> [Problem requirements] Return each record shown beneath, word for word.

┌─ Dataset records

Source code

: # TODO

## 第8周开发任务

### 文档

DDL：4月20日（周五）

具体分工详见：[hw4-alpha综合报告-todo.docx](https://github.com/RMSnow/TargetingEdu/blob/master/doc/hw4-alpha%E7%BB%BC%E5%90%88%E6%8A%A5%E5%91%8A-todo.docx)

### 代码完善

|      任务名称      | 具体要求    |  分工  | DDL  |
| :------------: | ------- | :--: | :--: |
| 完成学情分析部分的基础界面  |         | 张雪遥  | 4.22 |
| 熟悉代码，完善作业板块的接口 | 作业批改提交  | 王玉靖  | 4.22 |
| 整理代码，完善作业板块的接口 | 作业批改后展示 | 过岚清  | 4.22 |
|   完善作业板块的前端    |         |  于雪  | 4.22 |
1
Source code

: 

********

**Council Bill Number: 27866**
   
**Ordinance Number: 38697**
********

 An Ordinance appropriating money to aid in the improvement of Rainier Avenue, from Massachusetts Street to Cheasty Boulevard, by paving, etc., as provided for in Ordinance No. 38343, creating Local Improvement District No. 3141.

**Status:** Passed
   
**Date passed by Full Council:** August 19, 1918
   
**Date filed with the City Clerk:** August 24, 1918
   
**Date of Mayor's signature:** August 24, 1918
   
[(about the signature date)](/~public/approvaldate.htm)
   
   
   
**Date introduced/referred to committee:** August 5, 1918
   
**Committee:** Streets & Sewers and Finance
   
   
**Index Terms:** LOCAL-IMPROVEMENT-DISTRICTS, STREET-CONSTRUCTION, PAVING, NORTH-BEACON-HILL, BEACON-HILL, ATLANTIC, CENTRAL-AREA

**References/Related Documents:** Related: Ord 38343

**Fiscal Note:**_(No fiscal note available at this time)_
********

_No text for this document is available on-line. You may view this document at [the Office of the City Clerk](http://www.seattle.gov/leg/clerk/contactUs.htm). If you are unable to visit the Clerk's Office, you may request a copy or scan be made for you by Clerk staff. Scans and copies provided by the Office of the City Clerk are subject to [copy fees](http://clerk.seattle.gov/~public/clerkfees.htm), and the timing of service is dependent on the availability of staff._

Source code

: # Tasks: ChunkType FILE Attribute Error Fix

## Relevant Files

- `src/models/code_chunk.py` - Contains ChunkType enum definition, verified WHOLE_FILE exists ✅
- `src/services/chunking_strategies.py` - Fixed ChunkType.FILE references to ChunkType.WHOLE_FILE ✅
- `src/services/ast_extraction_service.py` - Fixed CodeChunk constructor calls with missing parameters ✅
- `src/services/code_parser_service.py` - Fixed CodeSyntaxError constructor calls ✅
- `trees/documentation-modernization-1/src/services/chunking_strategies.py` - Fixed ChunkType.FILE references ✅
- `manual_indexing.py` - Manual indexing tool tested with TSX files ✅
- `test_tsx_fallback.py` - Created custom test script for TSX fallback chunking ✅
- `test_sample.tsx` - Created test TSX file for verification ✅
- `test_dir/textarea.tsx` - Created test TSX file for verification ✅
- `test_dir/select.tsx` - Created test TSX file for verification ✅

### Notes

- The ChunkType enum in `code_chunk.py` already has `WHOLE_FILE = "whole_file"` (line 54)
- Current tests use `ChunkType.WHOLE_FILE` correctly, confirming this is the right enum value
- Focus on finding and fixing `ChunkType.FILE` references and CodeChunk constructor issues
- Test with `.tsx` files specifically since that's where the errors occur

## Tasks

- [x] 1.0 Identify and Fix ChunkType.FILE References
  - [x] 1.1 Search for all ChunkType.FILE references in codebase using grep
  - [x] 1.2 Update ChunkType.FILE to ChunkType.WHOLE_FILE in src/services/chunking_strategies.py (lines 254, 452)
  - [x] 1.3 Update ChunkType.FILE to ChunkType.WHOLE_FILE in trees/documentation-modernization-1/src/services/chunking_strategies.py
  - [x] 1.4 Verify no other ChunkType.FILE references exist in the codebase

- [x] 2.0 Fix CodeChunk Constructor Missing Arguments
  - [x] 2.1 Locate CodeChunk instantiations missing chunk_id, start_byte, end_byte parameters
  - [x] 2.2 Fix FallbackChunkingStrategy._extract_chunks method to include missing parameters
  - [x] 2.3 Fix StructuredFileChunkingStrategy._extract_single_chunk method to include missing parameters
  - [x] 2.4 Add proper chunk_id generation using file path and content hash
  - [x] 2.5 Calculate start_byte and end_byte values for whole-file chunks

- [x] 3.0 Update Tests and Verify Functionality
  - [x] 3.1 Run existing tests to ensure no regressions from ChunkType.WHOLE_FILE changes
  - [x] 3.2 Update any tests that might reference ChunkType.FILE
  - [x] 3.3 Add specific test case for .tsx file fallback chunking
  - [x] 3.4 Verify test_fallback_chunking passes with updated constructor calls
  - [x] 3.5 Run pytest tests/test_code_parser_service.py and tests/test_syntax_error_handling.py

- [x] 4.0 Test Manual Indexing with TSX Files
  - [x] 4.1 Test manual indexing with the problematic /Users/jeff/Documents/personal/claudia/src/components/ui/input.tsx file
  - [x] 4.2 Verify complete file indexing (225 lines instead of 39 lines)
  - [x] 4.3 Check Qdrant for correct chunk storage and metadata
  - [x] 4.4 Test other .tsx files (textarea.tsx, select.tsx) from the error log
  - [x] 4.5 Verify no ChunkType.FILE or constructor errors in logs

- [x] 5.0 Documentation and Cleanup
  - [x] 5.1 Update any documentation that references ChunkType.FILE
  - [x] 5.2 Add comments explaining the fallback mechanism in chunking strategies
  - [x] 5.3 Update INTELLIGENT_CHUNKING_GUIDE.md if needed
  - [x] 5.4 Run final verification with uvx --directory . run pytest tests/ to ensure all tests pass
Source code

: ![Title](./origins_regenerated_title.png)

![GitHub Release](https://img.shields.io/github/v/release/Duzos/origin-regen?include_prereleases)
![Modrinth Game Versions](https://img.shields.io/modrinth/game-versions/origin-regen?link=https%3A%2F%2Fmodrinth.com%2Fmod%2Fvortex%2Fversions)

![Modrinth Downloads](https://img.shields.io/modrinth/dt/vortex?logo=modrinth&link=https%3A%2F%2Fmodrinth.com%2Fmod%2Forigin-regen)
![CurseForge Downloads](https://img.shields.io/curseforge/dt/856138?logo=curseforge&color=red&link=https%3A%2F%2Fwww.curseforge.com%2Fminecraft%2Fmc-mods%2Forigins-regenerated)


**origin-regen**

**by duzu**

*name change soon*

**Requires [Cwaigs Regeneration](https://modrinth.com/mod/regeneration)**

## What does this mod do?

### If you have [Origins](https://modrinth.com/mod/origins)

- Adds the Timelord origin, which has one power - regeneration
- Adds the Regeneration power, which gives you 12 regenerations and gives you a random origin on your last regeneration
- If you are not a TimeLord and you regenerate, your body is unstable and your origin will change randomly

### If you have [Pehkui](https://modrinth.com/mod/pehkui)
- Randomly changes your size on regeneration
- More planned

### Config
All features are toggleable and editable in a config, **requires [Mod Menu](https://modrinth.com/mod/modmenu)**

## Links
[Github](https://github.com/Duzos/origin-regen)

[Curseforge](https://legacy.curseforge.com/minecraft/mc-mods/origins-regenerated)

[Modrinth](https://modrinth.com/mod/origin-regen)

└─

> [Finished exercise]
Source code

: # TODO

## 第8周开发任务

### 文档

DDL：4月20日（周五）

具体分工详见：[hw4-alpha综合报告-todo.docx](https://github.com/RMSnow/TargetingEdu/blob/master/doc/hw4-alpha%E7%BB%BC%E5%90%88%E6%8A%A5%E5%91%8A-todo.docx)

### 代码完善

|      任务名称      | 具体要求    |  分工  | DDL  |
| :------------: | ------- | :--: | :--: |
| 完成学情分析部分的基础界面  |         | 张雪遥  | 4.22 |
| 熟悉代码，完善作业板块的接口 | 作业批改提交  | 王玉靖  | 4.22 |
| 整理代码，完善作业板块的接口 | 作业批改后展示 | 过岚清  | 4.22 |
|   完善作业板块的前端    |         |  于雪  | 4.22 |
1
Source code

: 

********

**Council Bill Number: 27866**
   
**Ordinance Number: 38697**
********

 An Ordinance appropriating money to aid in the improvement of Rainier Avenue, from Massachusetts Street to Cheasty Boulevard, by paving, etc., as provided for in Ordinance No. 38343, creating Local Improvement District No. 3141.

**Status:** Passed
   
**Date passed by Full Council:** August 19, 1918
   
**Date filed with the City Clerk:** August 24, 1918
   
**Date of Mayor's signature:** August 24, 1918
   
[(about the signature date)](/~public/approvaldate.htm)
   
   
   
**Date introduced/referred to committee:** August 5, 1918
   
**Committee:** Streets & Sewers and Finance
   
   
**Index Terms:** LOCAL-IMPROVEMENT-DISTRICTS, STREET-CONSTRUCTION, PAVING, NORTH-BEACON-HILL, BEACON-HILL, ATLANTIC, CENTRAL-AREA

**References/Related Documents:** Related: Ord 38343

**Fiscal Note:**_(No fiscal note available at this time)_
********

_No text for this document is available on-line. You may view this document at [the Office of the City Clerk](http://www.seattle.gov/leg/clerk/contactUs.htm). If you are unable to visit the Clerk's Office, you may request a copy or scan be made for you by Clerk staff. Scans and copies provided by the Office of the City Clerk are subject to [copy fees](http://clerk.seattle.gov/~public/clerkfees.htm), and the timing of service is dependent on the availability of staff._

Source code

: # Tasks: ChunkType FILE Attribute Error Fix

## Relevant Files

- `src/models/code_chunk.py` - Contains ChunkType enum definition, verified WHOLE_FILE exists ✅
- `src/services/chunking_strategies.py` - Fixed ChunkType.FILE references to ChunkType.WHOLE_FILE ✅
- `src/services/ast_extraction_service.py` - Fixed CodeChunk constructor calls with missing parameters ✅
- `src/services/code_parser_service.py` - Fixed CodeSyntaxError constructor calls ✅
- `trees/documentation-modernization-1/src/services/chunking_strategies.py` - Fixed ChunkType.FILE references ✅
- `manual_indexing.py` - Manual indexing tool tested with TSX files ✅
- `test_tsx_fallback.py` - Created custom test script for TSX fallback chunking ✅
- `test_sample.tsx` - Created test TSX file for verification ✅
- `test_dir/textarea.tsx` - Created test TSX file for verification ✅
- `test_dir/select.tsx` - Created test TSX file for verification ✅

### Notes

- The ChunkType enum in `code_chunk.py` already has `WHOLE_FILE = "whole_file"` (line 54)
- Current tests use `ChunkType.WHOLE_FILE` correctly, confirming this is the right enum value
- Focus on finding and fixing `ChunkType.FILE` references and CodeChunk constructor issues
- Test with `.tsx` files specifically since that's where the errors occur

## Tasks

- [x] 1.0 Identify and Fix ChunkType.FILE References
  - [x] 1.1 Search for all ChunkType.FILE references in codebase using grep
  - [x] 1.2 Update ChunkType.FILE to ChunkType.WHOLE_FILE in src/services/chunking_strategies.py (lines 254, 452)
  - [x] 1.3 Update ChunkType.FILE to ChunkType.WHOLE_FILE in trees/documentation-modernization-1/src/services/chunking_strategies.py
  - [x] 1.4 Verify no other ChunkType.FILE references exist in the codebase

- [x] 2.0 Fix CodeChunk Constructor Missing Arguments
  - [x] 2.1 Locate CodeChunk instantiations missing chunk_id, start_byte, end_byte parameters
  - [x] 2.2 Fix FallbackChunkingStrategy._extract_chunks method to include missing parameters
  - [x] 2.3 Fix StructuredFileChunkingStrategy._extract_single_chunk method to include missing parameters
  - [x] 2.4 Add proper chunk_id generation using file path and content hash
  - [x] 2.5 Calculate start_byte and end_byte values for whole-file chunks

- [x] 3.0 Update Tests and Verify Functionality
  - [x] 3.1 Run existing tests to ensure no regressions from ChunkType.WHOLE_FILE changes
  - [x] 3.2 Update any tests that might reference ChunkType.FILE
  - [x] 3.3 Add specific test case for .tsx file fallback chunking
  - [x] 3.4 Verify test_fallback_chunking passes with updated constructor calls
  - [x] 3.5 Run pytest tests/test_code_parser_service.py and tests/test_syntax_error_handling.py

- [x] 4.0 Test Manual Indexing with TSX Files
  - [x] 4.1 Test manual indexing with the problematic /Users/jeff/Documents/personal/claudia/src/components/ui/input.tsx file
  - [x] 4.2 Verify complete file indexing (225 lines instead of 39 lines)
  - [x] 4.3 Check Qdrant for correct chunk storage and metadata
  - [x] 4.4 Test other .tsx files (textarea.tsx, select.tsx) from the error log
  - [x] 4.5 Verify no ChunkType.FILE or constructor errors in logs

- [x] 5.0 Documentation and Cleanup
  - [x] 5.1 Update any documentation that references ChunkType.FILE
  - [x] 5.2 Add comments explaining the fallback mechanism in chunking strategies
  - [x] 5.3 Update INTELLIGENT_CHUNKING_GUIDE.md if needed
  - [x] 5.4 Run final verification with uvx --directory . run pytest tests/ to ensure all tests pass
Source code

: ![Title](./origins_regenerated_title.png)

![GitHub Release](https://img.shields.io/github/v/release/Duzos/origin-regen?include_prereleases)
![Modrinth Game Versions](https://img.shields.io/modrinth/game-versions/origin-regen?link=https%3A%2F%2Fmodrinth.com%2Fmod%2Fvortex%2Fversions)

![Modrinth Downloads](https://img.shields.io/modrinth/dt/vortex?logo=modrinth&link=https%3A%2F%2Fmodrinth.com%2Fmod%2Forigin-regen)
![CurseForge Downloads](https://img.shields.io/curseforge/dt/856138?logo=curseforge&color=red&link=https%3A%2F%2Fwww.curseforge.com%2Fminecraft%2Fmc-mods%2Forigins-regenerated)


**origin-regen**

**by duzu**

*name change soon*

**Requires [Cwaigs Regeneration](https://modrinth.com/mod/regeneration)**

## What does this mod do?

### If you have [Origins](https://modrinth.com/mod/origins)

- Adds the Timelord origin, which has one power - regeneration
- Adds the Regeneration power, which gives you 12 regenerations and gives you a random origin on your last regeneration
- If you are not a TimeLord and you regenerate, your body is unstable and your origin will change randomly

### If you have [Pehkui](https://modrinth.com/mod/pehkui)
- Randomly changes your size on regeneration
- More planned

### Config
All features are toggleable and editable in a config, **requires [Mod Menu](https://modrinth.com/mod/modmenu)**

## Links
[Github](https://github.com/Duzos/origin-regen)

[Curseforge](https://legacy.curseforge.com/minecraft/mc-mods/origins-regenerated)

[Modrinth](https://modrinth.com/mod/origin-regen)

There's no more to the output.